T.A.R. Lombardia Brescia Sez. II, Sent., 21-01-2011, n. 145 Piano regolatore

Sentenza scelta dal dott. Domenico Cirasole direttore del sito giuridico http://www.gadit.it/

Svolgimento del processo

R.G., proprietario di un terreno inedificato in Comune di Roé Volciano (fatto pacifico in causa), ha impugnato, con il ricorso rubricato al n°739/1999 una variante al P.R.G. di tale Comune, adottata e approvata con gli atti meglio indicati in epigrafe (doc. 1 ricorrente in ricorso n°739/1999, copia delibera di approvazione), sulla base di un’unica complessa doglianza, riconducibile secondo logica ai seguenti quattro motivi:

– con il primo di essi (corrispondente al Par. 1.1. del ricorso) deduce violazione dell’art. 2 comma secondo lettera f) della l. r. Lombardia 23 giugno 1997 n°23, in quanto la variante in parola sarebbe stata approvata con procedura semplificata in un caso non consentito dalla norma. Infatti, essa interessa un’area già classificata come C1, ma già edificata quasi per intero, sì che non si tratterebbe di modifica di ambito territoriale soggetto a piano attuativo;

– con il secondo di essi (corrispondente al Par. 1.2 del ricorso) deduce ulteriore violazione della norma citata, perché a suo dire l’adozione della variante a procedura semplificata non comprenderebbe la opportuna motivazione richiesta in tal senso;

– con il terzo motivo (corrispondente ai Par.Par. 2.1, 2.2 e 2.3 del ricorso) deduce violazione dell’art. 2 comma secondo lettera e) della stessa l. r. Lombardia 23/1997, in quanto a suo dire con la procedura semplificata non si potrebbe classificare un’area come SP, come fatto nel caso di specie per un terreno di sua proprietà, destinato a parco pubblico;

– con il quarto motivo (corrispondente ai Par.Par. residui del ricorso), deduce infine difetto di motivazione relativamente alla previsione dell’area SP suddetta, anche quanto all’articolo delle NTA che la riguarda.

Il Comune non si è costituito.

Nel distinto procedimento 383/2006, lo stesso R.G., unitamente ad altri comproprietari, ha impugnato gli atti con i quali, in sintesi, la destinazione a parco pubblico della sua area è stata concretata, precisando che l’area in questione è distinta al catasto di Roé Volciano al foglio 9, mappali 133, 871, 885, 966 e 2789 (v. ricorso principale in fascicolo 383/2006, p. 2; il dato è incontestato).

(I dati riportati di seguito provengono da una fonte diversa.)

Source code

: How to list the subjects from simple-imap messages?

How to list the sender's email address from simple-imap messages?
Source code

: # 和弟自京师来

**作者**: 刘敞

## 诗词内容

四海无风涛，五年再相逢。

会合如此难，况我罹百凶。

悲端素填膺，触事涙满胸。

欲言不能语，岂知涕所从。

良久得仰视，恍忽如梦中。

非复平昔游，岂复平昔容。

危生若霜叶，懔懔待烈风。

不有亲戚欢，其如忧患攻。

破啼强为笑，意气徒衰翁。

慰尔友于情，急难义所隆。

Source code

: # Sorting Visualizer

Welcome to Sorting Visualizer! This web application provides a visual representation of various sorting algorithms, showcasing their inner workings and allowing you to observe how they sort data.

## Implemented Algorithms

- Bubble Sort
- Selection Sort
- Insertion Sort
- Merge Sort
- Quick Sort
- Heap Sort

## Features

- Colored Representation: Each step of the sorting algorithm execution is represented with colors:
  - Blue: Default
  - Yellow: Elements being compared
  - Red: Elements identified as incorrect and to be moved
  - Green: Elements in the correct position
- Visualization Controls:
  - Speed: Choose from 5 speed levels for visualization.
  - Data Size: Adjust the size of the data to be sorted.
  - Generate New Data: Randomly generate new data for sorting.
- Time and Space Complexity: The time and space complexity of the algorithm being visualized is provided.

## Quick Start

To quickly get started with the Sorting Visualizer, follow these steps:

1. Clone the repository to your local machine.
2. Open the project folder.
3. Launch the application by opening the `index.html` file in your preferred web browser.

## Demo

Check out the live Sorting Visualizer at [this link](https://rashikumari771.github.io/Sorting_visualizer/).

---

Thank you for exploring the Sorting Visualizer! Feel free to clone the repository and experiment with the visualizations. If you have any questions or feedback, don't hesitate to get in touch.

Più precisamente, con il ricorso principale, R.G., unitamente ai comproprietari V., N. e F.G., ha anzitutto impugnato la delibera, meglio indicata in epigrafe, di approvazione del progetto preliminare dell’opera (doc. 4 ricorrenti in ricorso 383/2006, copia di essa; tutte le successive citazioni di documenti si riferiscono a tale ricorso, se non diversamente indicato), nonché, quale atto presupposto, il piano dei servizi comunale, che l’aveva ulteriormente prevista in data successiva alla variante citata, sulla base di unica censura, riconducibile ai seguenti due motivi:

– con il primo di essi (prima parte della censura), deducono violazione degli artt. 8 lettera a), 9 e 10 del D.P.R. 8 giugno 2001 n°327, assumendo che l’opera pubblica per cui è causa sarebbe stata prevista senza che sussistesse un valido previo vincolo preordinato all’esproprio. Affermano infatti in proposito che, a loro dire, il vincolo già imposto con la variante al PRG approvata nel 1999, quella impugnata con il ricorso 739/1999, doveva considerarsi scaduto per il decorso del termine quinquennale, senza che il successivo piano dei servizi potesse valere a sostituirlo;

– con il secondo di essi (seconda parte della censura) deducono comunque eccesso di potere per asserita irragionevolezza della previsione dell’opera in parola.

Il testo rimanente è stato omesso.